The pack is made of a Dyneema (formerly called Cuben Fiber, name changed) polyester hybrid. It appears this hybrid is woven poly on with non-woven dyneema (Cuben Fiber) laminated to the back. All the seams are taped and although it isn’t advertised as water proof, I don’t see any reason why it wouldn’t be. The bottom is doubled up with the same material. The pack has a super durable strip of Dyneema “Hardline” on the outside for crampons.
Crampon and Ice Ax/tool Attachment
I thought the heavy duty bungee cord (complete with large metal hooks) that secures crampons on the back would be the first thing I’d cut off and replace with something lighter, but it turns out that it’s so simple and functional, I decided to keep it. Ice tools are attached via a sleeve and buckle on the bottom and shock cord and toggle on the top. The upper shock cords are extra-long and can be used to secure a helmet by clipping them together with a spare biner, or attaching a mitten hook.
Side Straps, Ski Attachment, Y Strap
HMG sells a ski option which features reinforced side panels and a ski holster. It’s $100 extra for this feature and honestly it seems unnecessary as the standard configuration is adequate for ‘A frame’ ski carry. The top of the pack has a unique ‘Y’ strap that is handy for securing things to the top of the pack, especially rope.
Shoulder and Hip Straps
It could be just me, but the haul loop seemed too light for a pack this size. I backed it up with a piece of cord in case I needed to haul or clip off the pack. The shoulder straps are padded and comfortable for an ultra-light pack. They also feature the whistle/chest buckle combo. The hip belt is wide, moderately padded, and removable. As with most packs, this one came with about three feet too much strap. I cut all but four inches off of one side and doubled it over and sewed it so it is fixed. The other side I trimmed to allow a reasonable amount of adjustment.
It comes standard with a gear loop and two ice clip holders on either side. For $10 extra, you can get zippered pockets instead of gear loops. On the Wapta traverse, I really appreciated the gear loops on the hip belt because for much of the time, we had our packs and harnesses on. The gear loops allowed me to get gear off my harness so the hip belt would sit flat on my hips.
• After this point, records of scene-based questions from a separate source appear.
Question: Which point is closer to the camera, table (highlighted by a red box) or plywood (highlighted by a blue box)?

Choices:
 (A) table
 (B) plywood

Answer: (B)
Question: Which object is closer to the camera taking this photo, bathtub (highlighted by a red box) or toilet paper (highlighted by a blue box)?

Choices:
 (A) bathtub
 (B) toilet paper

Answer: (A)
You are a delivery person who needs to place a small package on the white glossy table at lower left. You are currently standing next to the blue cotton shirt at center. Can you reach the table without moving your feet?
The interior is accessed by a roll top closure, which helps make the bag weather proof. The interior has one quart sized zippered pocket. Behind the zippered pocked is two removable aluminum stays and behind that is the foam back pad and frame sheet. My biggest complaint about the pack is that this foam pad and frame sheet are sewn in. I suspect this was done because it was easier to seam seal, but the flaw with this logic is if water did penetrate the pad compartment, it would be very, very difficult to dry out. I really like the option of being able to remove the back pad and replace it with my thin folded evazote bivy pad so I made the painful decision to cut open the back pad compartment. To keep the frame sheet tied in to the aluminum stays for load distribution, I sewed Velcro between the two stays and a strip on the back of the pocket. When the pocket is folded down it forms a ‘lid’ and locks everything together.
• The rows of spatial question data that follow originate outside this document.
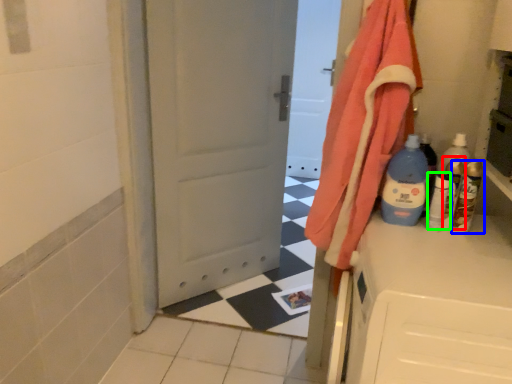
Question: Which object is positioned farthest from bottle (highlighted by a red box)? Select from bottle (highlighted by a blue box) and bottle (highlighted by a green box).

Choices:
 (A) bottle
 (B) bottle

Answer: (A)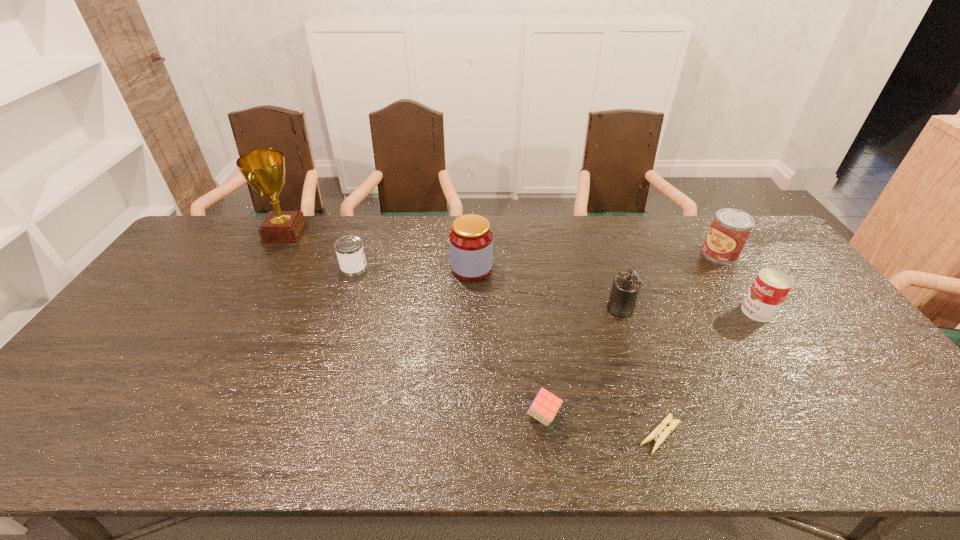
Image resolution: width=960 pixels, height=540 pixels. I want to click on vacant space that satisfies the following two spatial constraints: 1. on the plaque of the seventh object from right to left; 2. on the left side of the leftmost object, so click(x=265, y=268).

I want to click on free space that satisfies the following two spatial constraints: 1. on the plaque of the shortest object; 2. on the left side of the leftmost object, so click(169, 435).

Identify the location of free spot that satisfies the following two spatial constraints: 1. on the plaque of the fifth object from right to left; 2. on the left side of the tallest object. (180, 416).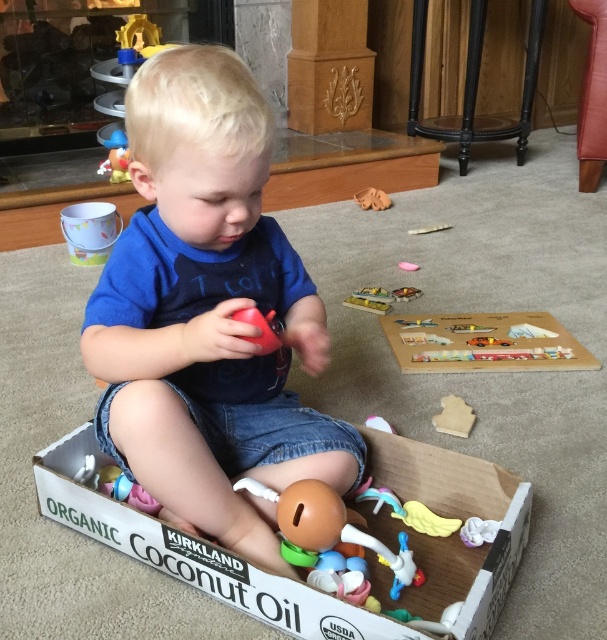
Does white cardboard box at center have a lesser width compared to rubberized plastic toy at lower center?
One other note, is that this pack does not have a hydration hole. You could always cut one in but it would somewhat negate the extreme weather-proof properties of this pack. You can still use hydration bladders if the pack isn’t too full by running the hose out the top and folding the lid over.
The Hyperlite Mountain Ice Pack is specialized ultralight climbing pack that lacks the bells and whistles of main stream packs. But bells and whistles add up and many of them are under utilized. The design is well thought out and tailored to long, cold approaches. However, that doesn’t mean it can only be used for such endeavors. This pack is very similar to Hyperlite’s Porter, Southwest, and Windrider models, which are designed for ultralight packrafting and through hiking. The Ice Pack would also excel with these uses making it a true multiuse pack. I’ve been very impressed by this pack and found it to be nearly perfect for the climbing and approaches I do in the Cascades.